• Given text:
[Start of section]
Finding the right adviser is important, so take the time to choose one who has the necessary qualifications, experience and, as importantly, is someone with whom you feel comfortable. After all you don’t want just anyone helping you manage your money and your future.
Where do I start?
Where do I start?
Ask for referrals. Your friends, family or work associates may have financial advisers, but never assume that someone who's right for them is right for you.
Check First by going to the Confirm Registration page to make sure individual is registered to sell investments.
Also check to see if this person has been disciplined in another jurisdiction by reviewing the CSA Disciplined Persons List.
Once you have a list of potential advisers, contact them for a brief telephone interview. If you like what you hear, move on to an in-person interview, where you'll ask more detailed questions.
A potential adviser should be able to provide you with a few references; talk to them before you make your final choice.
Step 1: Phone First!
Talking to potential advisers over the phone can help you reduce your list and decide which ones you'd like to meet. Use the following questions to help you narrow your search:
- Are you registered to sell investments? What type(s)?
- What are your formal qualifications?
- How much experience do you have?
- What types of clients do you have?
- How many clients do you have?
- What hours do you work and when are you not available?
You may want to use the AdvisorReport service of IIROC (Investment Industry Regulatory Organization of Canada) – it’s free and can help you research the professional backgrounds of current IIROC-registered advisors.
Step 2: Meet Potential Advisers
Once you've narrowed down your list, it's time for a face-to-face meeting. Keep the interview relatively short (about half an hour should do) and stick to the topics at hand. We recommend you ask the adviser questions like these:
- Describe your formal qualifications. What do they involve?
- What types of investments are you registered to sell?
- Are you restricted to certain companies in the products you offer? If so what companies are they?
- How are you paid?
- How often will you contact me?
- What is your investment philosophy?
- Will you be handling my account personally or do you have an assistant?
- Can you provide me with references from your existing client base?
Note: You may also want to conduct a background check.
Step 3: Talk To References
Calling references is a great way to learn more about a potential adviser and to confirm any suspicions that may have arisen from your in-person meeting. The following questions can help you learn even more about a potential adviser.
[End of section]
• Provided data:
[Start of section]
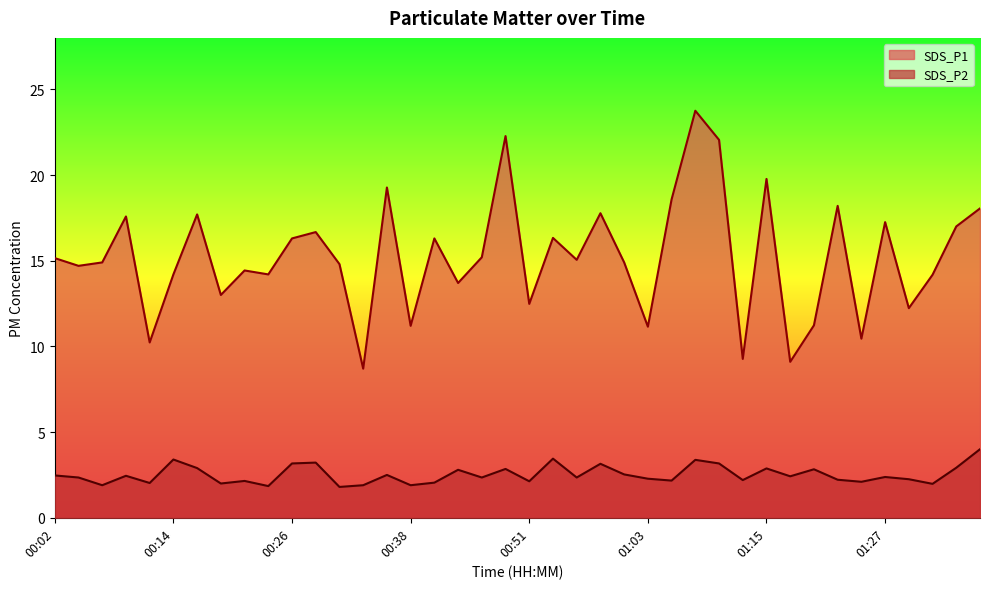

Between 01:12 and 01:27, which series saw the biggest shift?

SDS_P1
[End of section]
• Exercise 1: In the text on choosing a financial adviser, about how long should the in-person interview last?
• Exercise 2: Please extract the passage of the text on choosing a financial adviser from "Talking to potential" up to and including "investments? What type(s)?".
• Exercise 3: Continue the text on choosing a financial adviser, picking up right after its last sentence.
The data above comes from a separate source.

• Response box 1: About half an hour.

• Response box 2:
Talking to potential advisers over the phone can help you reduce your list and decide which ones you'd like to meet. Use the following questions to help you narrow your search:
- Are you registered to sell investments? What type(s)?

• Response box 3:
- How long has your adviser worked with you?
- How satisfied are you with his/her services?
- What are his/her strong points? Weak points?
- Does your adviser have any special areas of expertise?
- Have you ever been disappointed or surprised by anything in your relationship with your adviser?
- How often do you hear from him/her regarding your investments?
- Who normally initiates the calls?
- How quickly are your calls returned?
Your relationship with your adviser is not one-sided. It is, after all, your money, and you're in control. There are a few things you can expect a good adviser to do for you, and there are several things you can do to ensure your relationship with your adviser is productive.
You can expect your adviser to:
- Know their clients (also known as "KYC" – Know Your Client)
- Behave in an ethical, honest manner
- Fully disclose all risks
- Make personalized recommendations
Have a clear understanding of your values, your goals, and your wishes in life – both short and long-term. Have clear expectations about what you want your adviser to do.
Your relationship with your adviser is intended to be long-term. You're in it for the long haul. But it's okay to make a change if you find your needs have changed. If you do change advisers and the new one suggests switching products, ask questions about fees, the respective long-term performance of your current portfolio and the product(s) he/she is recommending. Also ask about potential compensation for him/her should you switch. Make sure it makes sense for you, not just for your adviser.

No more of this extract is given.